▸ Trecho selecionado:
----------------

Pode-se dizer que os temas de "Matrix" se dividem
basicamente em vertentes filosóficas, religiosas e tecnológicas -embora apareçam mesclados nos três filmes.
O que os dois livros fazem é justamente desconstruir
essa soma vetorial apresentada no filme em seus elementos fundamentais. Na maior parte do tempo, os
dois livros apresentam conteúdo complementar. "A Pílula Vermelha", organizado por Glenn Yeffeth, é especialmente feliz ao destacar as analogias feitas aos simulacros do mundo real de Jean Baudrillard. Já "Bem-Vindo..." se concentra, como o próprio Irwin confessa, nos
temas de um "curso básico de filosofia", ancorando a
maior parte de suas análises nos batidos mas indispensáveis Platão e Descartes. Na hora de apresentar o filme
no contexto da ficção científica, os ensaios de "A Pílula
Vermelha" são mais eficazes. Já os de "Bem-Vindo..."
mostram de modo mais efetivo a sobreposição dos possíveis "gêneros" que uma produção de cinema pode ter.
Os dois livros abordam os temas religiosos do filme
com dinâmica similar. "A Pílula Vermelha" apresenta
de forma mais destacada os paralelos com a mitologia
cristã de messianismo e salvação. "Bem-Vindo..." dá
ênfase ao lado oriental da obra dos Wachowski, com
paralelos no budismo. Seja qual for o ângulo, todos concordam que a violência do filme reduziu a força dos paralelos religiosos. Curiosamente, salta aos olhos em
"Matrix Revolutions" a opção pela vertente religiosa do
filme, em detrimento das premissas tecnológicas e filosóficas. Lá, Neo é praticamente crucificado, e o roteiro
negligencia as raízes enquanto ficção científica sólida.

----------------

▸ Material fornecido:
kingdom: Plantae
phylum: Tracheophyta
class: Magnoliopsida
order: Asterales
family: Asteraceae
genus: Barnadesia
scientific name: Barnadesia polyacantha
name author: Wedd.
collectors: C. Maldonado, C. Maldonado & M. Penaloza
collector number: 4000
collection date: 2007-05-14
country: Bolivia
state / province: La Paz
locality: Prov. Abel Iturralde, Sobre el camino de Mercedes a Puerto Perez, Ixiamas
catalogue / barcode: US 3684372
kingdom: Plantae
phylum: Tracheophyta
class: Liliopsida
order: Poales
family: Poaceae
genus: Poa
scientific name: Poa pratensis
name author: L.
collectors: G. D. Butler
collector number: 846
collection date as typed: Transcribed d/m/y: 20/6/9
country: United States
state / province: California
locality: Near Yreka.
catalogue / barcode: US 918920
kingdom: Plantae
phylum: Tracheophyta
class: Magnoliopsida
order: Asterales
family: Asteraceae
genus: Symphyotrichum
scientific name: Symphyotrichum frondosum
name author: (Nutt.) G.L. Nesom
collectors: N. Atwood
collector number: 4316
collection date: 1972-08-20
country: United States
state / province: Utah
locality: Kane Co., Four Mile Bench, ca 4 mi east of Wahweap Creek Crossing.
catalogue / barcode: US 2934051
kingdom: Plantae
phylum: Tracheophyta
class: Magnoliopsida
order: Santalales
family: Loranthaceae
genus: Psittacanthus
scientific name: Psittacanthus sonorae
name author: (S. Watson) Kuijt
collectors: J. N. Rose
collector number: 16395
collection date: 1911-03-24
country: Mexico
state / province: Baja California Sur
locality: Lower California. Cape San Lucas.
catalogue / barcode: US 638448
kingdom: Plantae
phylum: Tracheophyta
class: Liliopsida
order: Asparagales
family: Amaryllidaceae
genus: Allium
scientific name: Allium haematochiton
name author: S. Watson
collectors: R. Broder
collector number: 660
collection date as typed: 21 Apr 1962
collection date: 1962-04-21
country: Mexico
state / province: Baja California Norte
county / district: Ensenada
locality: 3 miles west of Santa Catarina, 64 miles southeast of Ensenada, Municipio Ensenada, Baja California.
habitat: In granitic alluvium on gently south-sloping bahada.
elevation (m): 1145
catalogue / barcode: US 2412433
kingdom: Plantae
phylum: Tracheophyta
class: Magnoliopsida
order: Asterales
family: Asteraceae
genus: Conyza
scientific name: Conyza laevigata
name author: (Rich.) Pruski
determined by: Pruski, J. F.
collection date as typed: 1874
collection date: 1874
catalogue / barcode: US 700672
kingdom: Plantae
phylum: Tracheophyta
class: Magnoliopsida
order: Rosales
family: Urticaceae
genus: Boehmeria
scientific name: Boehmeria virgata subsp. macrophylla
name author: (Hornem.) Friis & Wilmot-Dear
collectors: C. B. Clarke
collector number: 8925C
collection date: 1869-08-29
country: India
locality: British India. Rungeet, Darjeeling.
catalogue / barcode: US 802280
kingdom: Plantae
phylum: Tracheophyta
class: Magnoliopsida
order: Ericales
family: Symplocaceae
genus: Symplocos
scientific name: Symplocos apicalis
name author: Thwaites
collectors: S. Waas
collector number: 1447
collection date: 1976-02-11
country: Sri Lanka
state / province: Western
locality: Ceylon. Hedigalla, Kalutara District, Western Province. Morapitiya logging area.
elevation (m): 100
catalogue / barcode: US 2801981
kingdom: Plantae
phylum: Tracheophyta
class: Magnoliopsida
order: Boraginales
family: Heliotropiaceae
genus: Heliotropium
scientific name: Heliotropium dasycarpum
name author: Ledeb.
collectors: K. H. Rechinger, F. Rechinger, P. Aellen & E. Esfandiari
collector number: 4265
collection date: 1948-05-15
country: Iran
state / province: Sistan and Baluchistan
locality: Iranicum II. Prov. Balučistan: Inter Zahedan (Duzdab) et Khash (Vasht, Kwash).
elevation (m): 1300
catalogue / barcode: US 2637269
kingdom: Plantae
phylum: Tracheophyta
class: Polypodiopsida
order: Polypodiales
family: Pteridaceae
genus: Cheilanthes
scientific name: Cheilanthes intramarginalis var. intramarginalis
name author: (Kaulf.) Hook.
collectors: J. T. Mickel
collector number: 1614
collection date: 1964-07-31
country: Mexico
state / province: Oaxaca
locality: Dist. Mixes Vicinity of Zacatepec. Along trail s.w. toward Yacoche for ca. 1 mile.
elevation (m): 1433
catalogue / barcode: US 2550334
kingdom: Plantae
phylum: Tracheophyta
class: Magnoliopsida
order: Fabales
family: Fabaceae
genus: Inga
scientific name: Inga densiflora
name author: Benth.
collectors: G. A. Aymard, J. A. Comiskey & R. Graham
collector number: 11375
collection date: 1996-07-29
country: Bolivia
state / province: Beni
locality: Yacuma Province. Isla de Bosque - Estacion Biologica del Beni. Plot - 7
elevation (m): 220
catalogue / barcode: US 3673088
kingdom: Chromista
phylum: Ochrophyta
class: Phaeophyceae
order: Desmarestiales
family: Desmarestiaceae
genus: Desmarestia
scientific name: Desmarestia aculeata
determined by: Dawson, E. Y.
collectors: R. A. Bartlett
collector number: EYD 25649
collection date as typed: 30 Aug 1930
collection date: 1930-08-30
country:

----------------

▸ Partes do exercício:
1. Reproduza fielmente a passagem do texto sobre os livros de Matrix, começando em "Pode-se dizer que" e seguindo até "nos três filmes.".
2. Indique se cada afirmação concorda com o texto sobre os livros de Matrix e responda sim ou não, citando literalmente as palavras do texto que decidem a questão. (a) "Bem-Vindo..." ancora a maior parte de suas análises em Platão e Descartes. (b) "A Pílula Vermelha" foi organizado por Irwin. (c) Em "Matrix Revolutions", a vertente tecnológica prevalece sobre a religiosa.
3. Dê continuidade ao texto sobre os livros de Matrix a partir da última frase apresentada.

▸ Respostas escritas:
1.
Pode-se dizer que os temas de "Matrix" se dividem
basicamente em vertentes filosóficas, religiosas e tecnológicas -embora apareçam mesclados nos três filmes.

2.
(a) Sim: "ancorando a maior parte de suas análises nos batidos mas indispensáveis Platão e Descartes".
(b) Não: "organizado por Glenn Yeffeth".
(c) Não: "a opção pela vertente religiosa do filme, em detrimento das premissas tecnológicas e filosóficas".

3.
Gosma cinzenta
É justamente esse traço, tão presente no primeiro filme e ausente dos demais, que faz de "A
Pílula Vermelha" um livro que realmente vale a pena
ler. Tecnólogos prestigiados apresentam nele seus temores e suas estimativas para o futuro das ciências da
informação, oferecendo respaldo ao alerta apregoado
pelo conceito da Matrix -a revolta de máquinas inteligentes contra a opressão humana. Bill Joy, diretor da
Sun Microsystems, apresenta seus temores sobre o desenvolvimento de dispositivos nanotecnológicos replicantes que poderiam acabar com a vida na Terra, substituindo-a pela "grey goo" (gosma cinzenta). Já o inventor Ray Kurzweil fala da evolução da inteligência artificial como algo inevitável e, mais surpreendente, benéfico. Esse tipo de reflexão está notadamente ausente em
"Bem-Vindo...".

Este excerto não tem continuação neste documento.